As far as trip planning goes, Keyes said that while he’s generally an AI optimist, “the use case has not yet proven itself to me.”

Which tools are the most helpful? These are some popular trip planning tools. Here’s how they can help, and where they fall short. 

AI travel planning tools

ChatGPT: The AI chatbot can suggest places to stay or things to do anywhere in the world. Tell it you’re visiting New York City around Christmastime with young children and you’re not sure what neighborhood to stay in. It can suggest parts of town and outline their pros and cons. 

Google Flight Deals: Enter a destination and desired dates, or describe the type of trip you’d like to take, such as “beach escape,” or “Paris in the fall.” Let the AI-powered search engine — designed for travelers who want to save money — try to find you the best deal based on such parameters. The tool is not an AI agent though, and can’t book tickets for you. 

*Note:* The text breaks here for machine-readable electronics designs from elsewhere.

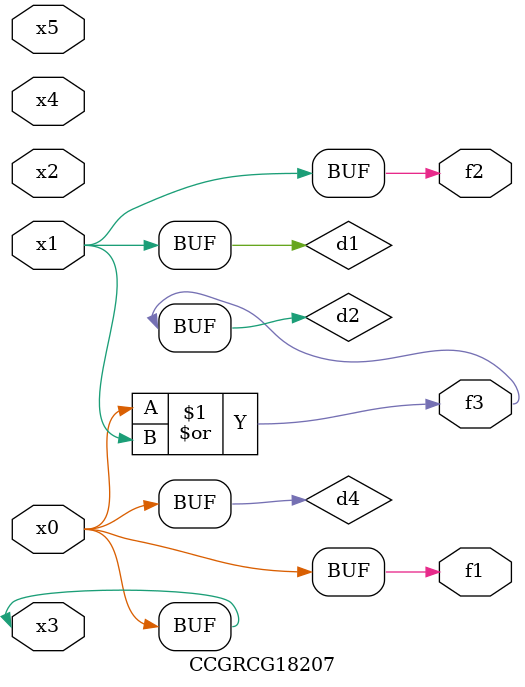
<source format=v>
module CCGRCG18207(
	input x0, x1, x2, x3, x4, x5,
	output f1, f2, f3
);

	wire d1, d2, d3, d4;

	and (d1, x1);
	or (d2, x0, x1);
	nand (d3, x0, x5);
	buf (d4, x0, x3);
	assign f1 = d4;
	assign f2 = d1;
	assign f3 = d2;
endmodule

</source>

Expedia Trip Matching: The AI tool lets you send a public Instagram travel reel, or video, to Expedia, which will create an itinerary based on the visual inspiration you provide. The reel must be publicly available on Instagram, and the AI tool can only suggest trips in the U.S. market. 

Gondola AI: Give the tool access to your email, and it will cull your loyalty points and rewards from airlines, hotels and credit card companies to let you know what they are worth. It will compare prices in cash versus combinations of points, and can save you hundreds of dollars. It comes into play after you’ve decided where you want to go and stay. “We are about finding you money, earning you money and redeeming at the highest possible value,” Erickson said.